47ème vendredi de colère en Algérie: Les anti-système toujours mobilisés
47ème vendredi de colère en Algérie: Les anti-système toujours mobilisés

Comme il fallait s’y attendre, les partisans du Hirak en Algérie ne se font pas prier pour fustiger le système et exiger les ruptures nécessaires à l’avènement d’une deuxième république. Dans le centre d’Alger, comme ailleurs dans d’autres villes, un raz-de-marée humain a déferlé sur les artères après la prière du vendredi.

Pour ce 47ème vendredi du Hirak à Alger, la police a empêché les manifestants d’accéder à la rue Didouche Mourad et tenté de disperser les manifestants.
Ces derniers n’ont pas hésité à donner le change aux forces de l’ordre mobilisées pour déstabiliser le Hirak populaire en scandant haut et fort «Silmya! Silmya!».
Autant dire que les manifestants sont conscients des enjeux et persistent à organiser des marches pacifiques en ne cédant nullement aux multiples provocations dont ils sont l’objet. Les milliers de citoyens qui marchent en s’égosillant que «les Algériens sont des frères, et le peuple est uni bande de traitres» ne veulent pas tomber dans le piège d’une quelconque surenchère ourdie par les pions du système qui peine à juguler le Hirak aussi massif que pacifique. Réduisant ainsi à l’échec les tentatives des forces de l’ordre d’empêcher la marche du 47ème vendredi.

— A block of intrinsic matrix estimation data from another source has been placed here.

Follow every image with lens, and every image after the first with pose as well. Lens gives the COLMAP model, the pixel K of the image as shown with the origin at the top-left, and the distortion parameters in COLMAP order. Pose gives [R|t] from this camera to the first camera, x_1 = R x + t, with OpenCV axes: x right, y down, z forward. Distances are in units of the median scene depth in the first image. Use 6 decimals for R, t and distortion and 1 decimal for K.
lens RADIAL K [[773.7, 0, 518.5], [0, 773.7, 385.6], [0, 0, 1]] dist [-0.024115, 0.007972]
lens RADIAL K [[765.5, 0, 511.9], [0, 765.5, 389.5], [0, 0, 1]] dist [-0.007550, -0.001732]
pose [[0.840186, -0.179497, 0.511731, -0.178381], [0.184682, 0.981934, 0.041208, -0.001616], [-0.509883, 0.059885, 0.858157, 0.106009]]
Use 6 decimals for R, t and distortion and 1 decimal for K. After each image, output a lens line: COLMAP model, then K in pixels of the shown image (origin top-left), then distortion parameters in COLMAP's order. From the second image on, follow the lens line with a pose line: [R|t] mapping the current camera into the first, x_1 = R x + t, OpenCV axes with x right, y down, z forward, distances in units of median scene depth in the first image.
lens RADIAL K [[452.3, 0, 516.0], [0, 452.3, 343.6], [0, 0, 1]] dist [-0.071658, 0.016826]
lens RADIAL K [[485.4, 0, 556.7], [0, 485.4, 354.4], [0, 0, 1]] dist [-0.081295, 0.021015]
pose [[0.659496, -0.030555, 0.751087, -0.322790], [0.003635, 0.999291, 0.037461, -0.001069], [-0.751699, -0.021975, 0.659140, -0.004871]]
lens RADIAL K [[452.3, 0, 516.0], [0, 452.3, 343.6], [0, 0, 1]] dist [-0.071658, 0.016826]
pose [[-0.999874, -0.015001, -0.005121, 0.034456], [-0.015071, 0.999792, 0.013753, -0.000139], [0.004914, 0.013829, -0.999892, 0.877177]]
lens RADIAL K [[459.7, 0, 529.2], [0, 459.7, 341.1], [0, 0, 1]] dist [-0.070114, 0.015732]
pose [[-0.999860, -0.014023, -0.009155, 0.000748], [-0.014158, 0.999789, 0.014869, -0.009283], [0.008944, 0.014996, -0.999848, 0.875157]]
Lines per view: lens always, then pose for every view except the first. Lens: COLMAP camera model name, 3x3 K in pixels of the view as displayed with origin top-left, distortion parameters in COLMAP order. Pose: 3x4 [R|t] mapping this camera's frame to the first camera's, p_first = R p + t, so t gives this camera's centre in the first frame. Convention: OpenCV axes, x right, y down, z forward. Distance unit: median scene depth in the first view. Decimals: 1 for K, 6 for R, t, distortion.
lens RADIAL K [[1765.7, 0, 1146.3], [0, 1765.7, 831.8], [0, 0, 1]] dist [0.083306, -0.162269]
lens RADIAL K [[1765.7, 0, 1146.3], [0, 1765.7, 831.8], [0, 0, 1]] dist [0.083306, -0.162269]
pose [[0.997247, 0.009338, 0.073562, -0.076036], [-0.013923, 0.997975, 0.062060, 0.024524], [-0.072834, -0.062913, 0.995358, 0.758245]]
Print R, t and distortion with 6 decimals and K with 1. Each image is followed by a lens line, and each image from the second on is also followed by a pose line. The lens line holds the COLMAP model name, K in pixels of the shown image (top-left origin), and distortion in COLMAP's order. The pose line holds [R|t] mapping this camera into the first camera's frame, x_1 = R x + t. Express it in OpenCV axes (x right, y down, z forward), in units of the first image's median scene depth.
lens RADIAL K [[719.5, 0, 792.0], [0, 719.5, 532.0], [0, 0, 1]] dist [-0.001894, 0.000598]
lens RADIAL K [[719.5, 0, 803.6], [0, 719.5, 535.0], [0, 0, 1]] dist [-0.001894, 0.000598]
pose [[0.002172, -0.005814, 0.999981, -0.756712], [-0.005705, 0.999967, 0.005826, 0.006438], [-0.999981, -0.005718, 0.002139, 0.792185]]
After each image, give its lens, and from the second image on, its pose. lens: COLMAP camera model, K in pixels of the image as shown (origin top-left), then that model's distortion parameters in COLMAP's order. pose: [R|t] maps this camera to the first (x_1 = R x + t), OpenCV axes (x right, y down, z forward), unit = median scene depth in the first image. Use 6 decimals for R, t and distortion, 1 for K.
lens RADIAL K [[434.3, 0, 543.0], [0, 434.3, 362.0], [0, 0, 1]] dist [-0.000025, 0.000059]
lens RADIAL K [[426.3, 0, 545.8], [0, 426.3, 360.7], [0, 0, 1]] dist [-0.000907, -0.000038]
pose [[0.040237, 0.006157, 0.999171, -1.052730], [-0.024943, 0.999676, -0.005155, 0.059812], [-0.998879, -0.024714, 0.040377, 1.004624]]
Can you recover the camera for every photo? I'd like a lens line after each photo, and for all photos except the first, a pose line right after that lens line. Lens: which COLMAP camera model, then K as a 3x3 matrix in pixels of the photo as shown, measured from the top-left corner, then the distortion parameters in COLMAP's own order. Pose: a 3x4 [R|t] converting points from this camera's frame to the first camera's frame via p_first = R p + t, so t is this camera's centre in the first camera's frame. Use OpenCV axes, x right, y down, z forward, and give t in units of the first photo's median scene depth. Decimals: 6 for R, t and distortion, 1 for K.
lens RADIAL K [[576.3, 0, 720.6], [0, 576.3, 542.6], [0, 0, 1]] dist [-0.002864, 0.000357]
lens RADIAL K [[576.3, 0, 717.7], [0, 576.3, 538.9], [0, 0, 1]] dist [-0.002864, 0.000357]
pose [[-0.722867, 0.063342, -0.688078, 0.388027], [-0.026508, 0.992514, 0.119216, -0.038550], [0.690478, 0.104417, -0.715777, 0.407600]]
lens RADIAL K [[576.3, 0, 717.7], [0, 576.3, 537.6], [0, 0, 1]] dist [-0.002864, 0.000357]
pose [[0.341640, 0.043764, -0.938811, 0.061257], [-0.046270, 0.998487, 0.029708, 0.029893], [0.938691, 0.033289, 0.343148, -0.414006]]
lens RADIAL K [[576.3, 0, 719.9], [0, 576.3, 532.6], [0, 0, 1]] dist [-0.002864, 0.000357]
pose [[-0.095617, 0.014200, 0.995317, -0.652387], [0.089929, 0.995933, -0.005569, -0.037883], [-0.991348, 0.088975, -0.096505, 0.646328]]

Des milliers de manifestants ont afflué, comme à l’accoutumée, sur les rues de la capitale, dans les itinéraires habituels de la manifestation hebdomadaire, en affichant une grande détermination à poursuivre leur marche populaire, et en dénonçant la répression et les interpellations du matin.
À Bejaïa, le 47ème vendredi du Hirak projetait les mêmes images que celles de tous les autres vendredis. La mobilisation n’a pas baissé d’intensité. Idem pour Tizi Ouzou, ou encore à Annaba. Les manifestants ne perdent pas la boussole en dénonçant «l’illégitimité du président», et en revendiquant haut et fort «l’institution d’un Etat civil, non militaire», entres autres slogans. «Dawla madania machi 3askaria» (état civil et non militaire), faisait aussi partie des cris lancés par les manifestants.
À Bouira, en dépit du froid et d’une pluie battante, les citoyens ont battu le pavé en scandant, le départ du système et ses symboles et laisser le peuple prendre son destin en main.

Pour le 47è vendredi, les protagonistes ne changent pas de méthode.
D’un côté, le Hirak, fort d’une mobilisation populaire et pacifique, persiste à occuper la scène. Et de l’autre, le système, en panne d’idées, cherche à réduire la capacité de mobilisation des citoyens en faisant miroiter la carotte, comme c’est le cas pour la révision de la Constitution qui enclencherait un débat national cloitré par le système. Si ce n’est pas en usant du bâton, comme il a tenté de le faire en ce vendredi, dans la capitale.

Le blocage politico-institutionnel est appelé à perdurer. Ce qui n’empêche nullement les partisans du Hirak à exiger la libération sans condition de tous les manifestants détenus.